Carl Roles

Personal information
- Nickname: Slim
- Born: August 29, 1903 Virginia
- Died: January 15, 1970 (aged 66) Arcadia, California
- Resting place: Inglewood Park Cemetery, Inglewood, California
- Occupation: Trainer / Owner

Horse racing career
- Sport: Horse racing
- Career wins: Not found

Major racing wins
- Massachusetts Handicap (1936) San Vicente Stakes (1936) San Antonio Handicap (1936, 1957) Oceanside Stakes (1939) Havre de Grace Handicap (1943) Washington Park Handicap (1943) San Carlos Handicap (1946) Westerner Handicap (1948) Golden Gate Handicap (1949) Hollywood Gold Cup (1949) California Breeders' Champion Stakes (1950, 1968) Starlet Stakes (1950) San Pasqual Handicap (1950, 1958) Las Flores Handicap (1956) New York Handicap (1956) Argonaut Handicap (1957) San Bernardino Handicap (1958, 1959) San Luis Rey Handicap (1958) Santa Catalina Handicap (1958, 1959) Santa Margarita Handicap (1958) Santa Anita Handicap (1959) Del Mar Futurity (1963, 1964) Del Mar Handicap (1965) Hollywood Derby (1965) Roamer Handicap (1965) Del Mar Oaks (1966) Malibu Stakes (1966) Ramona Handicap (1966, 1967) Milady Handicap (1967) San Miguel Stakes (1969)

Significant horses
- Time Supply, Terrang, Desert Trial

= Carl A. Roles =

American horse trainer

Carlton A. Roles (August 29, 1903 - January 15, 1970) was an American Thoroughbred horse racing trainer who served for a time as the President of the California Thoroughbred Trainers Association.

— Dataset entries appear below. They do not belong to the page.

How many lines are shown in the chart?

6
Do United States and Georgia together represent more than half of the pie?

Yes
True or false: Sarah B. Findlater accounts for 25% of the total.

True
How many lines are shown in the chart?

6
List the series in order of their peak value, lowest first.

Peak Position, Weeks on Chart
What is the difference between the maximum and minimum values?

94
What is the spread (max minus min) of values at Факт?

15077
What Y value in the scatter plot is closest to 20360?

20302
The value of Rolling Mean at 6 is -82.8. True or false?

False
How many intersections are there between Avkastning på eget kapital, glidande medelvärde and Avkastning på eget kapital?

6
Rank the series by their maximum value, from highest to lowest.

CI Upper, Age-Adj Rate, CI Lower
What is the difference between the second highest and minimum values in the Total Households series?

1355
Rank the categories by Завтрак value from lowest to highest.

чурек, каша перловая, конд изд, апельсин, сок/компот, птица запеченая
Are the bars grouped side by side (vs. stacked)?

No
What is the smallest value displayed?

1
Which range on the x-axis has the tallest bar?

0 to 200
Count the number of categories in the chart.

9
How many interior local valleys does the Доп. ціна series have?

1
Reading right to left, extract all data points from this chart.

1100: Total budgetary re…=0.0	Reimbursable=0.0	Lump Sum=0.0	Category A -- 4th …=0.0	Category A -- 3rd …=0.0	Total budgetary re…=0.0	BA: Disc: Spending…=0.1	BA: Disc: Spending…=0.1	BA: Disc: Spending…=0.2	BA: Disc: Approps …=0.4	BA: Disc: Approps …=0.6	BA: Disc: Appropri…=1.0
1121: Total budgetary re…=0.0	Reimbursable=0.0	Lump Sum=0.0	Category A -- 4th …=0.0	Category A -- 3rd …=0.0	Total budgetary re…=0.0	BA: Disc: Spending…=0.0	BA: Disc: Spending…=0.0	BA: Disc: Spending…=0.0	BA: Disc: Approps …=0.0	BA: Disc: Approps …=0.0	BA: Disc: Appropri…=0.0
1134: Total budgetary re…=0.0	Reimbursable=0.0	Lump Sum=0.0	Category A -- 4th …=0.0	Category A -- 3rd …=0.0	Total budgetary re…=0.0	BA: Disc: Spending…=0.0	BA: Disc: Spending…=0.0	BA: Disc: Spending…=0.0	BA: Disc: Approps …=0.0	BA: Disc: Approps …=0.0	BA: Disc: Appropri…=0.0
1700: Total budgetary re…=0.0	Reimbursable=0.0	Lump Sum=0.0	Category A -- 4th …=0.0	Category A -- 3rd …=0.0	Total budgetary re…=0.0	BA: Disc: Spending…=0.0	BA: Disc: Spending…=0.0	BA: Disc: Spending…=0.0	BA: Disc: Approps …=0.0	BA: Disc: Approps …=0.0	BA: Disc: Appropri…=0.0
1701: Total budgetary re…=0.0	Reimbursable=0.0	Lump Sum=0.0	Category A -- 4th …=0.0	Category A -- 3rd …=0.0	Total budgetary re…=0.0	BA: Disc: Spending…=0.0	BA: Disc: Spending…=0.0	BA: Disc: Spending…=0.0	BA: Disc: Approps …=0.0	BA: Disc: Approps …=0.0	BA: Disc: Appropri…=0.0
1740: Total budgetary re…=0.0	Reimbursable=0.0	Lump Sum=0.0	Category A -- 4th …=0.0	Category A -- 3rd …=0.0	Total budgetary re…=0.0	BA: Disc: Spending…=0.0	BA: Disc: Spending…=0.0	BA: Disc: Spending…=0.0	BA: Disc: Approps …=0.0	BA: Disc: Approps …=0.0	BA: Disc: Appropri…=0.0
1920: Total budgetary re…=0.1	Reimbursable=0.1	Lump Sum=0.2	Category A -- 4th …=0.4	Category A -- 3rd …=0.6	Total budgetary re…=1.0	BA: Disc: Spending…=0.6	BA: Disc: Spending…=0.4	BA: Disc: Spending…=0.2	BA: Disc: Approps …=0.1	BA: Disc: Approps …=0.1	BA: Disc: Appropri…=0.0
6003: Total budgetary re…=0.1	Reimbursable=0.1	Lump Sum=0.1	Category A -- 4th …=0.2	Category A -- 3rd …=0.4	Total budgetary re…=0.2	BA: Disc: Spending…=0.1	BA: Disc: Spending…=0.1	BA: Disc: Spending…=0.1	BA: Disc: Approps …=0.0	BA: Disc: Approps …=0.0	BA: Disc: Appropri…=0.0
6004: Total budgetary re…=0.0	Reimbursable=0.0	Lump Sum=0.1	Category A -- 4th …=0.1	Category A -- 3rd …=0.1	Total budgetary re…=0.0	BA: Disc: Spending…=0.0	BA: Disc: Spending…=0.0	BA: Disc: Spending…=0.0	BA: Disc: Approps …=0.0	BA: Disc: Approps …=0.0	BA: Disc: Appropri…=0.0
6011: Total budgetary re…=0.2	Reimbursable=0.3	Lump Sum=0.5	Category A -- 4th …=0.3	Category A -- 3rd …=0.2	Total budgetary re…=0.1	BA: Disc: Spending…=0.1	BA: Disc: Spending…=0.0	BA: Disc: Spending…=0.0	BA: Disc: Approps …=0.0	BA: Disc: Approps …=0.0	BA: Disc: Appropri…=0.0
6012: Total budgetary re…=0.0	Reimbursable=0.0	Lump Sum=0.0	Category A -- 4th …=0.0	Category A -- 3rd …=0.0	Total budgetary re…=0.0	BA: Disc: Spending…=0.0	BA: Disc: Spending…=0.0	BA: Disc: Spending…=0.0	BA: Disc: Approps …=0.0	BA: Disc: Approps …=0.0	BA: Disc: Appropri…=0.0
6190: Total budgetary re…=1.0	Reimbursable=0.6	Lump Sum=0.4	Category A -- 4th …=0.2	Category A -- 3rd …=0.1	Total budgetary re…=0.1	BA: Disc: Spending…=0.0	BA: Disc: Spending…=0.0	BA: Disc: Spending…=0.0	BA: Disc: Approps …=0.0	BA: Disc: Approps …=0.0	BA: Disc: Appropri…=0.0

Usually known as Carl Roles, he was sometimes referred to by the nickname, "Slim." A Thoroughbred trainer and owner, he trained for prominent stable owners such as Ada L. Rice of Chicago, Hollywood film studio boss, Louis B. Mayer and Milly Factor. In the 1930s he met with considerable success as the trainer of Time Supply for owner Frank A. Carreaud. The colt won a number of important races including the Massachusetts Handicap, San Antonio Handicap, San Vicente Handicap, and the Narragansett Special. However, Roles is best known as the trainer of Terrang whose race conditioning he took over in January 1957 after the horse was purchased by his clients, Roland Bond and Lawrence S. Pollock. In the summer of 1966, the owner of Desert Trial, Muriel Vanderbilt Adams, sent her horse west to trainer Carl Roles where he saddled him to a number of important stakes including back-to-back editions of the Ramona Handicap.

==Barbara Roles==
Daughter, Barbara Roles, won the 1958 United States Junior Women's Figure Skating Championship and in 1962, the Senior Women's Championship. She was also the Bronze medallist in the 1960 Winter Olympics.

Carl Roles died at age sixty-six in 1970. At the time of his death, he was living in Pasadena, California.